▸ Zu lösende Aufgaben:
a) Gib aus dem Artikel über True Crime den Abschnitt wörtlich wieder, beginnend bei „True Crime: Ist“ und endend bei „Furchteinflößenderes: die Realität.“.
b) Nenne alle Titel von Serien, die im Artikel über True Crime in Anführungszeichen genannt werden.
c) Nimm den Artikel über True Crime und die Serie „Dahmer“ auf und schreibe ihn nach seinem letzten Satz weiter.

"Dahmer", "Candy" und Co.

True Crime: Ist der Hype um Mörder noch moralisch vertretbar?

21.11.2022, 14.31 Uhr
von Franziska Wenzlick

True-Crime-Formate üben offenbar eine hohe Faszination aus, seit Jahren boomt das Genre. Die Netflix-Erfolgsserie "Dahmer" bekommt nun zwei weitere Staffeln. Geschmacklos, meinen Kritiker. 

Wir sind besessen von Monstern. Anders lässt es sich nicht erklären, dass Netflix vor wenigen Tagen ankündigte, die Erfolgsserie "Dahmer" nicht nur um eine, sondern um mindestens zwei Staffeln zu verlängern. Klar, das drastische Schauermärchen rund um den Serienmörder Jeffrey Dahmer brach seit seinem Start Ende September nahezu alle Rekorde des Streamingdienstes. Aber: Bei "Dahmer" handelt es sich eben nicht um ein bloßes Schauermärchen. Nein, der "American Horror Story"-Meisterschocker Ryan Murphy setzt in seinem Netflix-Original auf etwas weitaus Furchteinflößenderes: die Realität.

▸ Datensatzabschnitt:

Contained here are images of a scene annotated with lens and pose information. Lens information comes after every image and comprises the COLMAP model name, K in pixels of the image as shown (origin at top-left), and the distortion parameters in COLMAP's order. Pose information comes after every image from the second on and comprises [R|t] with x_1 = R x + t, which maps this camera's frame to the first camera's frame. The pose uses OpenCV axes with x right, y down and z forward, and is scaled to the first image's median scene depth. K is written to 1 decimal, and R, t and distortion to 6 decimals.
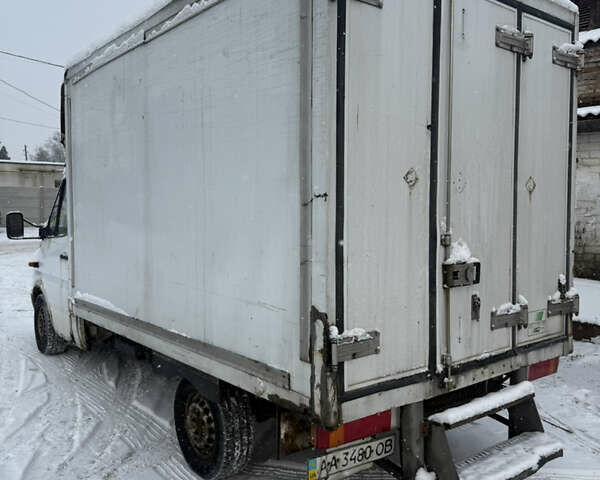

▸ Ergebnisse der Aufgaben:
a)
True Crime: Ist der Hype um Mörder noch moralisch vertretbar?

21.11.2022, 14.31 Uhr
von Franziska Wenzlick

True-Crime-Formate üben offenbar eine hohe Faszination aus, seit Jahren boomt das Genre. Die Netflix-Erfolgsserie "Dahmer" bekommt nun zwei weitere Staffeln. Geschmacklos, meinen Kritiker. 

Wir sind besessen von Monstern. Anders lässt es sich nicht erklären, dass Netflix vor wenigen Tagen ankündigte, die Erfolgsserie "Dahmer" nicht nur um eine, sondern um mindestens zwei Staffeln zu verlängern. Klar, das drastische Schauermärchen rund um den Serienmörder Jeffrey Dahmer brach seit seinem Start Ende September nahezu alle Rekorde des Streamingdienstes. Aber: Bei "Dahmer" handelt es sich eben nicht um ein bloßes Schauermärchen. Nein, der "American Horror Story"-Meisterschocker Ryan Murphy setzt in seinem Netflix-Original auf etwas weitaus Furchteinflößenderes: die Realität.

b) "Dahmer", "Candy", "American Horror Story"

c)
So kann man vom Sofa aus zusehen, wie Evan Peters als Jeffrey Dahmer Knochen zersägt, seine Opfer mit einer Bohrmaschine zu gefügigen "Zombies" machen will und einen 14-jährigen Jungen mithilfe der Polizei wieder in seine Wohnung schleppt, nachdem dieser seinen mörderischen Fängen entkommen ist. Peters, ein begnadeter Schauspieler, erklärte jüngst in einem Interview mit dem US-Branchenblatt "Variety", zur Vorbereitung auf die Rolle vier Monate lang Gewichte an den Armen getragen zu haben, um diese wie Dahmer kaum zu bewegen. Auch sonst scheute der 35-Jährige keine Mühen, um dem Killer zu ähneln; er trug Einlagen in den Schuhen, rauchte Kette und lernte, Dahmers Art zu sprechen bis ins Detail zu kopieren. Das Ergebnis kann sich sehen lassen: Vergleicht man Peters' Darbietung mit Aufnahmen von Dahmer, ist die Ähnlichkeit – gelinde gesagt – frappierend.

Mitleid mit Dahmer in den sozialen Medien

Umso bedenklicher, dass in den vergangenen Wochen mit den Aufrufzahlen bei Netflix auch die Zahl der TikTok- und Twitter-Accounts stieg, die sich weniger für die Performance des Hauptdarstellers zu interessieren scheinen, als für die Person, die Evan Peters so beeindruckend imitiert: Jeffrey Dahmer. Der Mann, der zwischen 1978 und 1991 mindestens 16 junge Männer und Jugendliche brutal tötete. Der Mann, der seine Opfer misshandelte, zerstückelte und zum Teil auch aß. Der Mann, der wohl getrost als einer der grausamsten Serienmörder des 20. Jahrhunderts bezeichnet werden kann.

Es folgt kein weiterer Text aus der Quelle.